THROWBACK: Through the Eyes of a Laundromat Attendant

No man is an island; no matter how great or how small.  I repeat, “NO MAN IS AN ISLAND.”  …Especially and including the laundromat attendant.

The laundromat attendant is the one man on the planet that no one notices until they need him.  And though he speaks with a voice of an army, he is yet never heard.  From day to night he doesn’t just clean the grimy residue from communal washing machines.  He gains the knowledge of man.

With nothing to do but scrub scorching dryer handles and mop lint from the corners of the floor, the laundromat attendant spends all of his extra spare minutes observing the behavior of the average man and woman, delving into the core of the inner person they are trying to hide and protect from the outside world.  To anyone who doesn’t get paid to be ignored inside a laundromat, laundry facilities aren’t just for washing clothes.  They are also intended to wash away secrets.

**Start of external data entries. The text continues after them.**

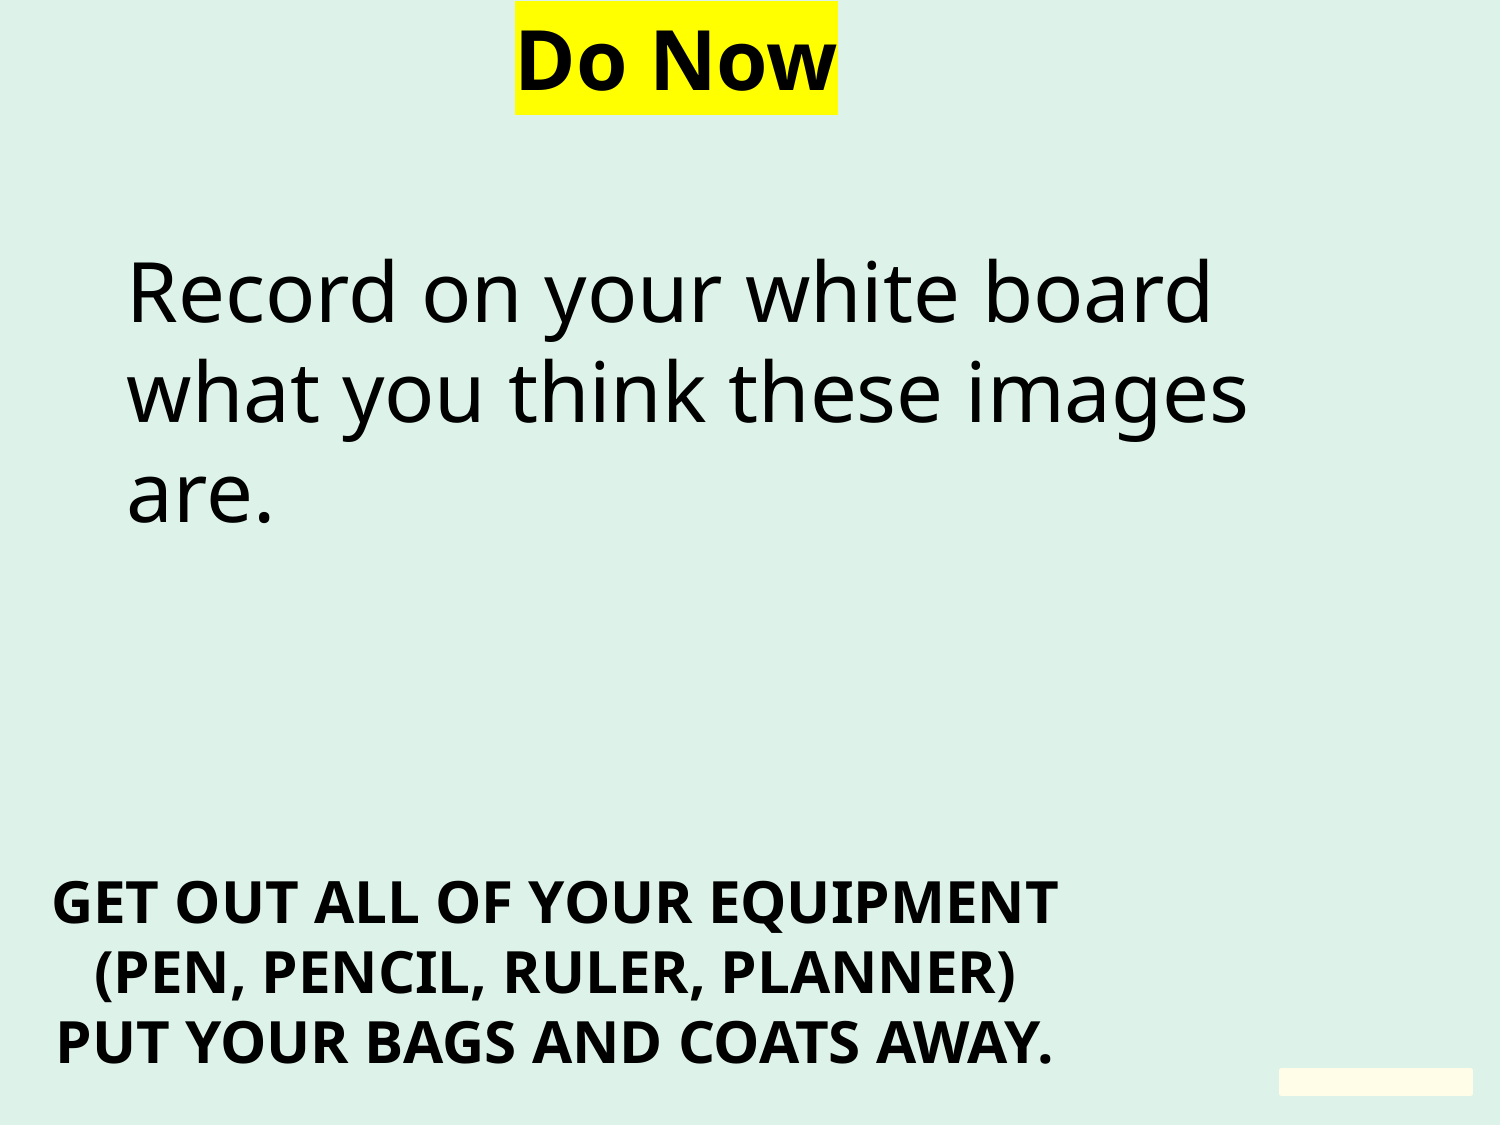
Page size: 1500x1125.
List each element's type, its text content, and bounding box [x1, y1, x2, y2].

text_box [1279, 1068, 1473, 1096]
title Do Now [29, 0, 1324, 173]
text_box GET OUT ALL OF YOUR EQUIPMENT (PEN, PENCIL, RULER, PLANNER) PUT YOUR BAGS AND COATS AWAY. [0, 857, 1140, 1083]
text_box Record on your white board what you think these images are. [112, 231, 1317, 547]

From the average working mother to the most cunning con artist on the block, the laundromat attendant has seen and heard it all;

Parents who bring their kids with them to wash clothes but lets them run wild like ferrets. 

To the common eye those kids are just wildly out of control and the mother doesn’t have a grip.  But through the eyes of a laundromat attendant, he sees a woman who doesn’t give a damn about how noisy and wild her kids are because subconsciously she wants the whole damn world to know what she goes through every day.  I guess it’s true what they say, “Misery loves company.”

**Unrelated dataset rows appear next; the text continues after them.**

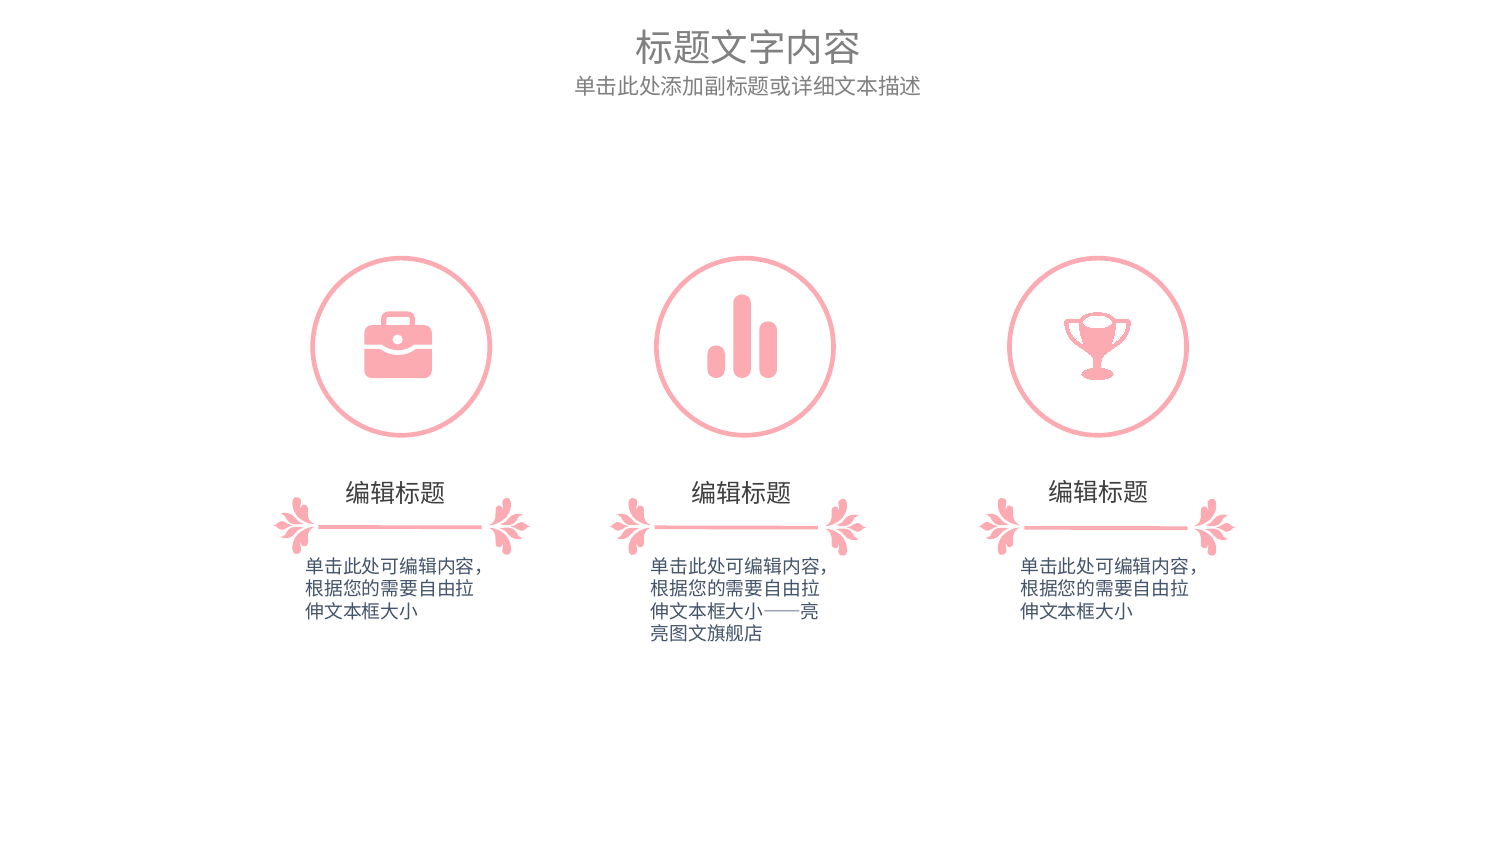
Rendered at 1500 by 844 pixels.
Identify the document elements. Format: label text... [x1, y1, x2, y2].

text_box 单击此处可编辑内容，根据您的需要自由拉伸文本框大小 [290, 556, 508, 630]
text_box 编辑标题 [330, 470, 477, 496]
text_box [311, 257, 491, 437]
text_box 编辑标题 [1033, 469, 1179, 497]
text_box 编辑标题 [676, 470, 822, 497]
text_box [707, 294, 777, 378]
text_box 单击此处可编辑内容，根据您的需要自由拉伸文本框大小——亮亮图文旗舰店 [636, 557, 853, 652]
text_box 单击此处可编辑内容，根据您的需要自由拉伸文本框大小 [1005, 557, 1222, 630]
text_box 单击此处添加副标题或详细文本描述 [551, 65, 946, 107]
text_box [1063, 311, 1132, 381]
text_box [364, 311, 432, 379]
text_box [978, 497, 1236, 557]
text_box [1008, 257, 1188, 437]
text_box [273, 496, 531, 556]
text_box [655, 257, 835, 437]
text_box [609, 497, 867, 557]
text_box 标题文字内容 [611, 16, 885, 65]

Panhandlers and Hustlers  

I don’t care who you are or where you wash clothes, there’s always someone who’s trying to sell something.  The laundromat is no different from the barber shop or the beauty salon.  Anywhere a person is sitting around waiting to spend money, there rests someone begging to take it.

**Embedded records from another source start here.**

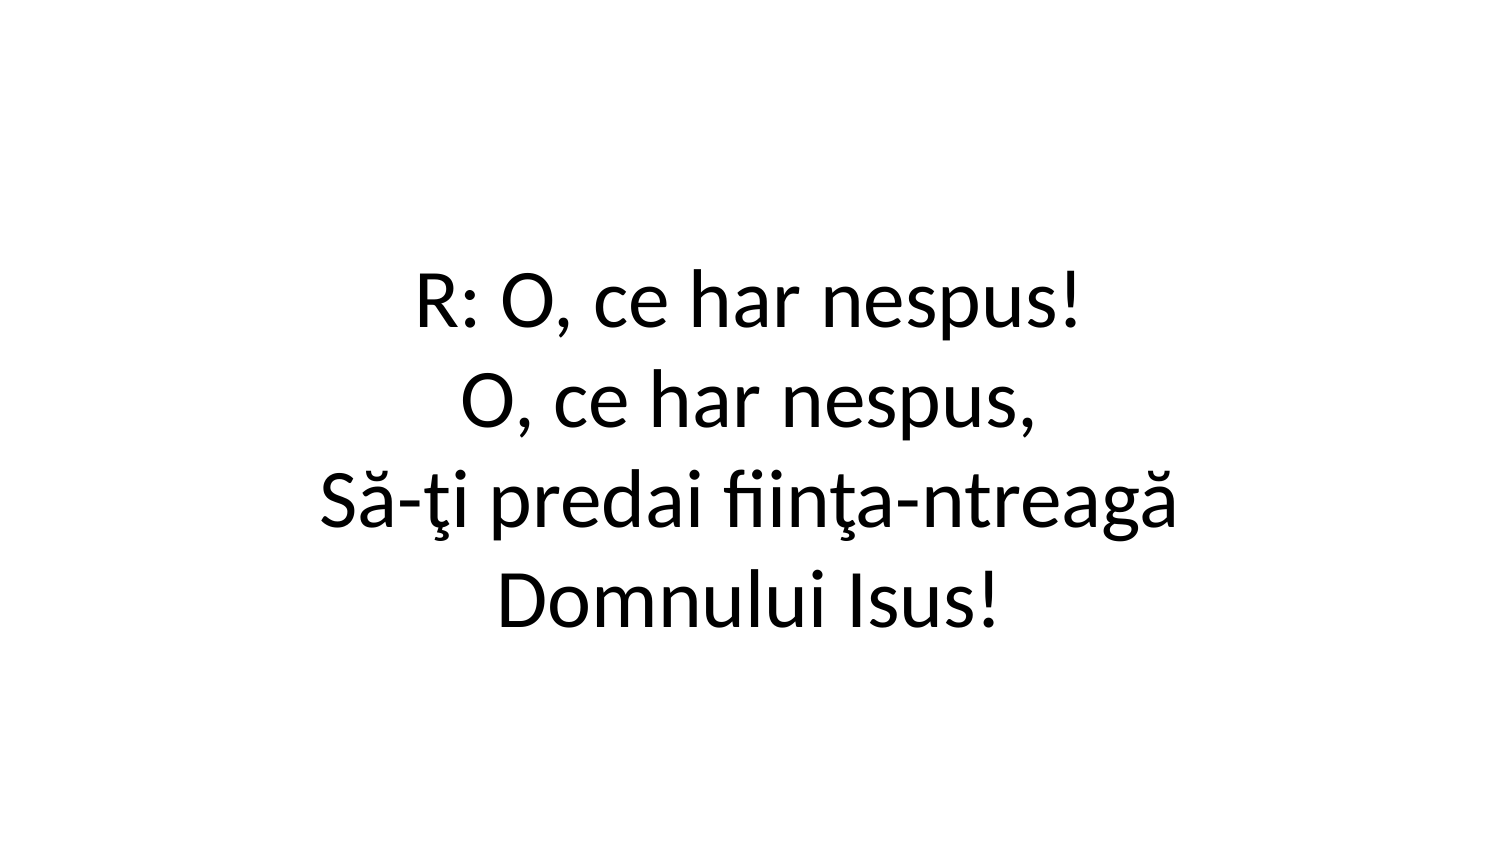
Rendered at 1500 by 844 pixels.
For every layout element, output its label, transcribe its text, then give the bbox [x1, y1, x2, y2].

text_box R: O, ce har nespus! O, ce har nespus, Să-ţi predai fiinţa-ntreagă Domnului Isus! [304, 192, 1196, 652]
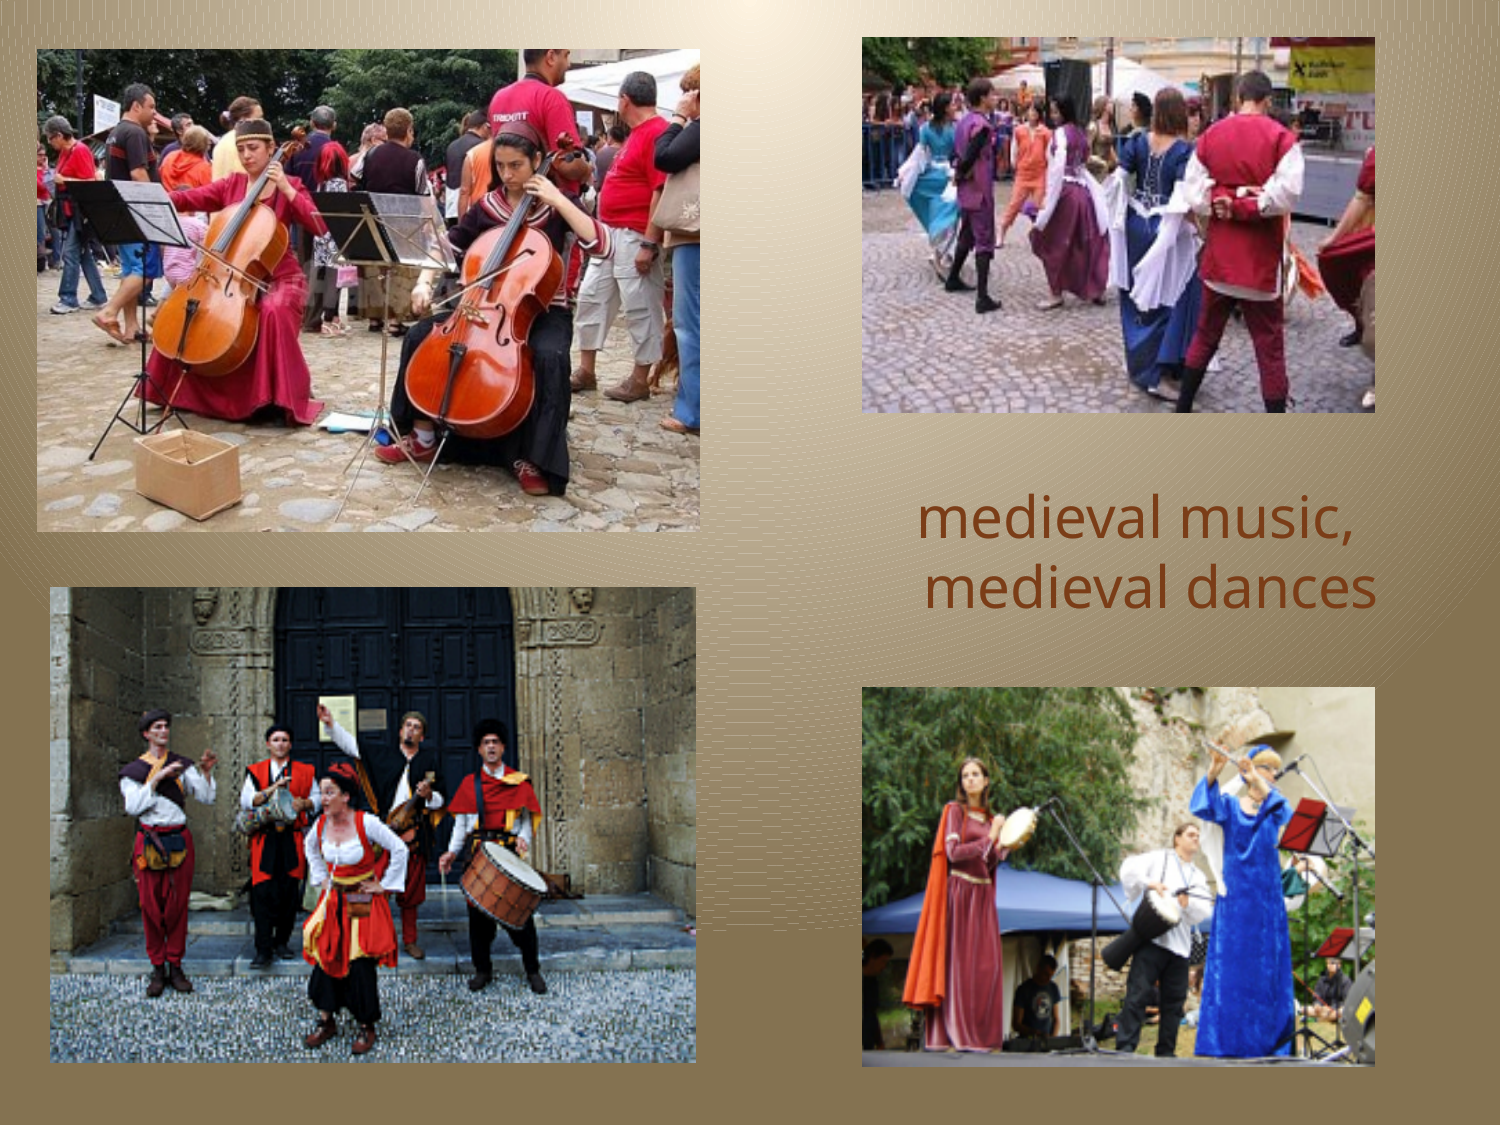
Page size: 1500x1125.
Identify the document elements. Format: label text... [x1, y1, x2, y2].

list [862, 37, 1376, 413]
picture [862, 687, 1376, 1067]
title medieval music, medieval dances [862, 425, 1425, 675]
picture [37, 49, 701, 532]
picture [49, 587, 696, 1063]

But through the eyes of a laundromat attendant, these panhandlers and hustlers aren’t just begging scavengers trying to make a quick buck.  They are underdeveloped individuals who haven’t matured to a basic level of “common sense.”  What the attendant observes is a man [or sometimes a woman] who is not capable enough to realize that they are doing nothing but wishful thinking if they believe people who scraped up their last hard saved quarters all week long are going to be distracted, side tracked, or even stupid enough to actually buy what they’re selling.  They do not understand the meaning of rejection and denial and therefore should be declared unstable specimen who simply can’t help themselves.

You and I don’t want to hear that sh*t but we’re not looking through our eyes, are we?

The lady who calls everyone she knows to tell them that she’s at the laundromat.

Most laundromat visitors go to the facility with one goal in mind: to wash their clothes.  Because the place is public, everyone knows that there’s no guess as to who or what you may see while there.  From intrusive conversations with strangers, to bad attitudes of husbands, wives, and often more, bitter single people who get life from staring at other people’s pre-washed unmentionables.

The attendant sees it all.  And the one who stands out the most is the lady who puts out a public service announcement to everyone that she knows to let them know that she’s in the laundromat.  To the common eye she’s just loud and annoying.  But through the eyes of a laundromat attendant, she is merely conveying an illusion of importance when deep down she’s a lonely woman who can’t accept the fact that no one gives a sh*t about where she is or what she’s doing.  This act screams, “Dependency issues!”

No one realizes that great power comes from observation.  And there are only two types of people that have such power: Parking attendants and Laundromat attendants.  Through the joy of people-watching, though in trade of suffering the consequences of alienation, underestimation, and custodial abuse, the one person that you don’t think about is the very person who knows most about the demons you try to wash away.


Quote of the week:   “Reason, observation, and experience; the holy trinity of science.”